***** Data shown *****
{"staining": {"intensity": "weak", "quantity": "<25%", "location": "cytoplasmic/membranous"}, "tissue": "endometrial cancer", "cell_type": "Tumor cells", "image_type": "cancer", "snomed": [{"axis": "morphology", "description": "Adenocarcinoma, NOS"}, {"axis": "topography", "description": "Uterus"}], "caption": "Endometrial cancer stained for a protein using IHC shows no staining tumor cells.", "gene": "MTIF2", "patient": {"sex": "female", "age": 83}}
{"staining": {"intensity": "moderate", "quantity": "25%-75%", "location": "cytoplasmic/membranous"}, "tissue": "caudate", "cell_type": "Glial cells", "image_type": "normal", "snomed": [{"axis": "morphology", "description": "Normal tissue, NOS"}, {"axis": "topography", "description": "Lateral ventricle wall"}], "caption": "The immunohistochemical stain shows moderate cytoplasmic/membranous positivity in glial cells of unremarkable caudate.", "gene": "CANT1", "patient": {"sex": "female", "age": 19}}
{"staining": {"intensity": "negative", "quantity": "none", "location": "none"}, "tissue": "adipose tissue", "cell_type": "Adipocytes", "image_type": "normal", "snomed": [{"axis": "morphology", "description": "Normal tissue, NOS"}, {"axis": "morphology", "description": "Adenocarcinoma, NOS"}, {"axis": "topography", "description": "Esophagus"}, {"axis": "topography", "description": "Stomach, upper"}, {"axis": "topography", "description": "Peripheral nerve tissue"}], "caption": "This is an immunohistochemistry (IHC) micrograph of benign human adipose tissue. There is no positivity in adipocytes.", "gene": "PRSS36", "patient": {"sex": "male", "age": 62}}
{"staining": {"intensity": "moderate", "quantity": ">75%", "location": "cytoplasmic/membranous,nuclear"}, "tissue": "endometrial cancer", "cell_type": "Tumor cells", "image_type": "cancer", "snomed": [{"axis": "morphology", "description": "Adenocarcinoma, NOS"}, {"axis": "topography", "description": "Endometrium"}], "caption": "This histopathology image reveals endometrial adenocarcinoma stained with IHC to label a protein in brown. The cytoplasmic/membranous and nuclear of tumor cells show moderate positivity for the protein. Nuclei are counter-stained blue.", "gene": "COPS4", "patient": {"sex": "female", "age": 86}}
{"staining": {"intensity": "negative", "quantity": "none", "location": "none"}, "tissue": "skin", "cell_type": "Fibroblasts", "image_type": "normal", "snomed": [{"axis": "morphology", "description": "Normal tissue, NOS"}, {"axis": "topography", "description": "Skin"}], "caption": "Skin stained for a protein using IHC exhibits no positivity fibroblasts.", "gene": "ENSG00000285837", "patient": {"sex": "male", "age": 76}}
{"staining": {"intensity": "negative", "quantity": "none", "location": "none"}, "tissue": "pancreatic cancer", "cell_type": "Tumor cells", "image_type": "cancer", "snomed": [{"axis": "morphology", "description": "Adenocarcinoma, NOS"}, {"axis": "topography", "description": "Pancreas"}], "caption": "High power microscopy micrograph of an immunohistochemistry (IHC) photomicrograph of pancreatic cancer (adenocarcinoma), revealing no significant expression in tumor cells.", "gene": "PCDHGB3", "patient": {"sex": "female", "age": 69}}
*****
### Description of the task
Give back exactly what runs from the first line of the listing above to the line that contains "immunohistochemical stain shows", keeping both end lines.

### Solution
{"staining": {"intensity": "weak", "quantity": "<25%", "location": "cytoplasmic/membranous"}, "tissue": "endometrial cancer", "cell_type": "Tumor cells", "image_type": "cancer", "snomed": [{"axis": "morphology", "description": "Adenocarcinoma, NOS"}, {"axis": "topography", "description": "Uterus"}], "caption": "Endometrial cancer stained for a protein using IHC shows no staining tumor cells.", "gene": "MTIF2", "patient": {"sex": "female", "age": 83}}
{"staining": {"intensity": "moderate", "quantity": "25%-75%", "location": "cytoplasmic/membranous"}, "tissue": "caudate", "cell_type": "Glial cells", "image_type": "normal", "snomed": [{"axis": "morphology", "description": "Normal tissue, NOS"}, {"axis": "topography", "description": "Lateral ventricle wall"}], "caption": "The immunohistochemical stain shows moderate cytoplasmic/membranous positivity in glial cells of unremarkable caudate.", "gene": "CANT1", "patient": {"sex": "female", "age": 19}}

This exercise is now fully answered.